As a wedding photographer the choices available as to which lenses to attach to their camera during the course of a wedding ultimately impacts the creative ability to document a wedding.
The photographer has a decision to make when storytelling – to shoot a wide angle or close-up. The composition and the message that results can be conveyed completely differently with the simple choice of lenses chosen for the unfolding photographic story.
There are obviously advantages and disadvantages, some technical to shooting wide or tight.
Overall, there is a preference among wedding photographers to shoot wide angle. A lens under 24mm will capture a real snapshot of any scene, not only incorporating the main point of interest but much of the immediate atmosphere, reactions, and surroundings. The ability to add interest to an image with a wide angle lens is proven. On the technical side, a wide angle lens means you can work in tighter spaces, closer with crowds and using slower shutter speeds without introducing camera shake. However, most wedding photographers will stop short of using a fish-eye lenses during their coverage – these extremely wide angle views exhibit unflattering distortion of people in particular.
An added benefit of the wide lens remains that when mounted to a high resolution camera, the wide angle lens also offers the photographer the ability to crop-and-zoom in post production, providing an opportunity to crop a variety of compositions from a single wide shot.
Many wedding photographers continue to carry a telephoto lens despite their use being generally more restricted. Longer focal length lenses need more space to use, but the photographer doesn’t have to move as much – providing access to discreet and intimate photographs. For candid shots and portraits a telephoto lens is hard to beat. Of course, such lenses do a super job of isolating a subject from their background with bokeh, providing attractive backgrounds where none may exist. While they may be awkward to handle a long lens will capture detail and emotion and focus attention when needed.
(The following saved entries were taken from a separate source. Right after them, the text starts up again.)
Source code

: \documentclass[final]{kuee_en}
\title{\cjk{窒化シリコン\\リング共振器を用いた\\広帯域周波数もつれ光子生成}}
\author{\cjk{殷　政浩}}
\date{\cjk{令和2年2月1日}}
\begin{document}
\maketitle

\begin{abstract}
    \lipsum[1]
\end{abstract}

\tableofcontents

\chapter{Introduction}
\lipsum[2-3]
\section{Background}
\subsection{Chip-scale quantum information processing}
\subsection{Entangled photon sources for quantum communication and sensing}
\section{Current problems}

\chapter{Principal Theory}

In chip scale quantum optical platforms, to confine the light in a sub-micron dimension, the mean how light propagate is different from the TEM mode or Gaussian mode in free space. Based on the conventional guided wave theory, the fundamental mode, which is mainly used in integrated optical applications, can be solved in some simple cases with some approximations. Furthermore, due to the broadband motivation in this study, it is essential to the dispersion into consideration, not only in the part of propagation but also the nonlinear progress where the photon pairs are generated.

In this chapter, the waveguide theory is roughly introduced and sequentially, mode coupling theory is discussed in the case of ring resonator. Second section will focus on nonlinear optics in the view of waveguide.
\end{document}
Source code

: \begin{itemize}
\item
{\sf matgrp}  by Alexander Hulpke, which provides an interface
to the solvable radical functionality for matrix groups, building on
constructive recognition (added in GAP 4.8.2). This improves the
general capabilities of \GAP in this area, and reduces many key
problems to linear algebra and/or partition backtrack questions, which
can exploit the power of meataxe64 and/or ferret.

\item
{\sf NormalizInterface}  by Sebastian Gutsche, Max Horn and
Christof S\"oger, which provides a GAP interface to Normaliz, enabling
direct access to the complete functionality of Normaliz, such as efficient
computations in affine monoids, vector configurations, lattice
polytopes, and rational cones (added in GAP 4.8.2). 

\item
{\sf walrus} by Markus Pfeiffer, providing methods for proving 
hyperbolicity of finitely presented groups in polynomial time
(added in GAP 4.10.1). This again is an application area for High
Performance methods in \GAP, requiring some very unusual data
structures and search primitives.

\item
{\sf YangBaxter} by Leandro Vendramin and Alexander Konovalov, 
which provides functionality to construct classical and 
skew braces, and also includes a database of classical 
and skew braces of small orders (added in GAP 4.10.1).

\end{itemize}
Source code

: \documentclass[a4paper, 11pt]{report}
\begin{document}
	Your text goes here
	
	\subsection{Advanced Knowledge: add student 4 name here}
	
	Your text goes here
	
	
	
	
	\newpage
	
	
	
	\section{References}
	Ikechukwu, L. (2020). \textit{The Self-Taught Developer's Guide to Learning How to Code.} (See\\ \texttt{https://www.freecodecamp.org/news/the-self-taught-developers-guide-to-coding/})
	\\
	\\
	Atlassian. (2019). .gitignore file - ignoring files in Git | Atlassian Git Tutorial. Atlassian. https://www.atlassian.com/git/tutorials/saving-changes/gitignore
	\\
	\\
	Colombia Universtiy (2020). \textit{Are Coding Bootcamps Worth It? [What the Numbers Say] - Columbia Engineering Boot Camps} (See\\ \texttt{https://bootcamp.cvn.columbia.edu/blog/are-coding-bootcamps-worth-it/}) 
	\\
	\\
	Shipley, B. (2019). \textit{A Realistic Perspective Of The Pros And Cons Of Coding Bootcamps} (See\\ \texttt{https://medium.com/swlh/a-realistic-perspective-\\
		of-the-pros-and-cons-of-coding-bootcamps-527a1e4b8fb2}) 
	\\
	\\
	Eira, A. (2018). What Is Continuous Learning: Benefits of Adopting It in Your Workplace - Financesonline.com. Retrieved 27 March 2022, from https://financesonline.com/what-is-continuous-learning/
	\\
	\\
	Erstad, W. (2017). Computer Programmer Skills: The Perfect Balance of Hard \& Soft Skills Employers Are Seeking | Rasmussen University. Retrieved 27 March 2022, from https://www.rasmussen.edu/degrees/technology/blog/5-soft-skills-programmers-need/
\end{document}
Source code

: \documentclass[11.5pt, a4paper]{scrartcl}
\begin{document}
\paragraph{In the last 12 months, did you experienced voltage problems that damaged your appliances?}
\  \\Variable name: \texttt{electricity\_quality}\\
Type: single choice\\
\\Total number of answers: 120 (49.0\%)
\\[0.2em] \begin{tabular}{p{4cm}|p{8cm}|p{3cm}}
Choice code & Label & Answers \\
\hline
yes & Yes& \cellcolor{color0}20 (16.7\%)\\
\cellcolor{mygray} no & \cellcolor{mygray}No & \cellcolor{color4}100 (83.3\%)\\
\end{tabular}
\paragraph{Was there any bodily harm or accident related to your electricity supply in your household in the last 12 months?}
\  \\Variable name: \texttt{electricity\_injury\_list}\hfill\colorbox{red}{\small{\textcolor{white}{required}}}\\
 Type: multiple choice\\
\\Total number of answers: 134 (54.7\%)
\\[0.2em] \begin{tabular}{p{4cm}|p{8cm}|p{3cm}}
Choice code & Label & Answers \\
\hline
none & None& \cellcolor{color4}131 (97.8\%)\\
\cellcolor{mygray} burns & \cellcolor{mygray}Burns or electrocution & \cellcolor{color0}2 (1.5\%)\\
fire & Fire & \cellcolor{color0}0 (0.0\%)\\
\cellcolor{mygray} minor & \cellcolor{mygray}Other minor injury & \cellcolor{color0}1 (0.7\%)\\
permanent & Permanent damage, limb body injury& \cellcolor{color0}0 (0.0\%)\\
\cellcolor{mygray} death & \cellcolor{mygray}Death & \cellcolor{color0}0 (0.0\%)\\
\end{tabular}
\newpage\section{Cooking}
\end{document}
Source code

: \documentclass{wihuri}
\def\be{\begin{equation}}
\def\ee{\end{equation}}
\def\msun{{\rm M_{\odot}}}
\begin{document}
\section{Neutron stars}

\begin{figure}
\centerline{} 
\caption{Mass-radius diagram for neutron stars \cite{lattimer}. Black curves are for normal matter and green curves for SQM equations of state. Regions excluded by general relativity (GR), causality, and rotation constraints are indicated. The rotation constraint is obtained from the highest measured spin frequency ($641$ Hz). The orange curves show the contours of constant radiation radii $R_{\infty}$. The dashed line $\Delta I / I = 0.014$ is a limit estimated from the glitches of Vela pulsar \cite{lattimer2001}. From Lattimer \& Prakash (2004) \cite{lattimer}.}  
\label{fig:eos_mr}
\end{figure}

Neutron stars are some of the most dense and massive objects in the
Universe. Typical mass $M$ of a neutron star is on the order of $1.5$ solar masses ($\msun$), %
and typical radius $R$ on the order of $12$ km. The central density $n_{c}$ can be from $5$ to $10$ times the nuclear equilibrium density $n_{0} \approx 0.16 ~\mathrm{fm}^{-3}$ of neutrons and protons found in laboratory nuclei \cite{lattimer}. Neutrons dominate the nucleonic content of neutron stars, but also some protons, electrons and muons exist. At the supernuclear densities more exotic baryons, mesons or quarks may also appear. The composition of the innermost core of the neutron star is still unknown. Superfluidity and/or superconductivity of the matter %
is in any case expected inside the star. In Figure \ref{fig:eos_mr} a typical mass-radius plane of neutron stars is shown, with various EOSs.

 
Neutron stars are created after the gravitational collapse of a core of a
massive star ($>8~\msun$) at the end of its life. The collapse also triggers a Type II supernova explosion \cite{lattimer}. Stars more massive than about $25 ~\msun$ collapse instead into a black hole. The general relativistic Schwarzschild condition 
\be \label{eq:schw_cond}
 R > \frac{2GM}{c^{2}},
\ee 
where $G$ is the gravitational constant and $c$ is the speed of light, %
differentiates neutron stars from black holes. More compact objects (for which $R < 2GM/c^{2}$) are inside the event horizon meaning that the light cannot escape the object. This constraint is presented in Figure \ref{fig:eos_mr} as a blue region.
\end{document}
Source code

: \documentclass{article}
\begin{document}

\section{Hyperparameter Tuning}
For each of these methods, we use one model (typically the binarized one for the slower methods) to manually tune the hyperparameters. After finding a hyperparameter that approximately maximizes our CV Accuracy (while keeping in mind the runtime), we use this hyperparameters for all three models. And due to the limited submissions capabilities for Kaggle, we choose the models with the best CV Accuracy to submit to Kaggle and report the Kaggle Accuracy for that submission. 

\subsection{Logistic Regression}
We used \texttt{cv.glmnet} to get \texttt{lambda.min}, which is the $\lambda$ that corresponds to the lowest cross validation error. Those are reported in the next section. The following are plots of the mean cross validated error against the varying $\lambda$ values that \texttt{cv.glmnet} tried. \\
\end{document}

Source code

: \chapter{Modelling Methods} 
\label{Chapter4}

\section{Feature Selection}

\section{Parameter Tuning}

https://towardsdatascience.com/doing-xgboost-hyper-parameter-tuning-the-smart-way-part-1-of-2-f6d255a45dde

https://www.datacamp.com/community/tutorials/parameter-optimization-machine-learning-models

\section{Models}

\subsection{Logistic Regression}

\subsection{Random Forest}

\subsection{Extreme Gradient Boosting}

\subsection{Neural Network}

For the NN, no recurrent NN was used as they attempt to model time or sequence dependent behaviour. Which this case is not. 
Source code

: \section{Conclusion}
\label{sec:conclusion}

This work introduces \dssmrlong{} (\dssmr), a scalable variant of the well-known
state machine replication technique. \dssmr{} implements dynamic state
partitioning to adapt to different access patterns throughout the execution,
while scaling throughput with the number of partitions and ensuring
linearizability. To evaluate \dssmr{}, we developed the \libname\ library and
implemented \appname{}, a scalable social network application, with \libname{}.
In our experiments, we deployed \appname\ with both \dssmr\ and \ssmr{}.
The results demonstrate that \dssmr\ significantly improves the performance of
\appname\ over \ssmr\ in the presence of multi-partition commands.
When it comes to portraits and posed shots, a long focal length is preferable to avoid facial distortion and provide compression to the background (particularly in outdoors scenes). Together with scenic compression, long lenses also have the benefit of rendering more obvious bokeh, such images take on a very three dimensional feel to them and work very well for bride and groom portraits.
Ultimately, there is rarely a right or wrong choice in shooting wide or narrow for the majority of typical wedding images. A mix of both focal length extremes compliments the storytelling ability of any wedding photographer.
Often the difficulties of deciding on lenses can be more mundane, such as finding the right time to change lenses and if you wish to carry a second camera body to enable you to flip between wide and narrow shots without a lens change. Similarly a zoom lens is usually decided on as a compromise of speed over quality and low-light ability.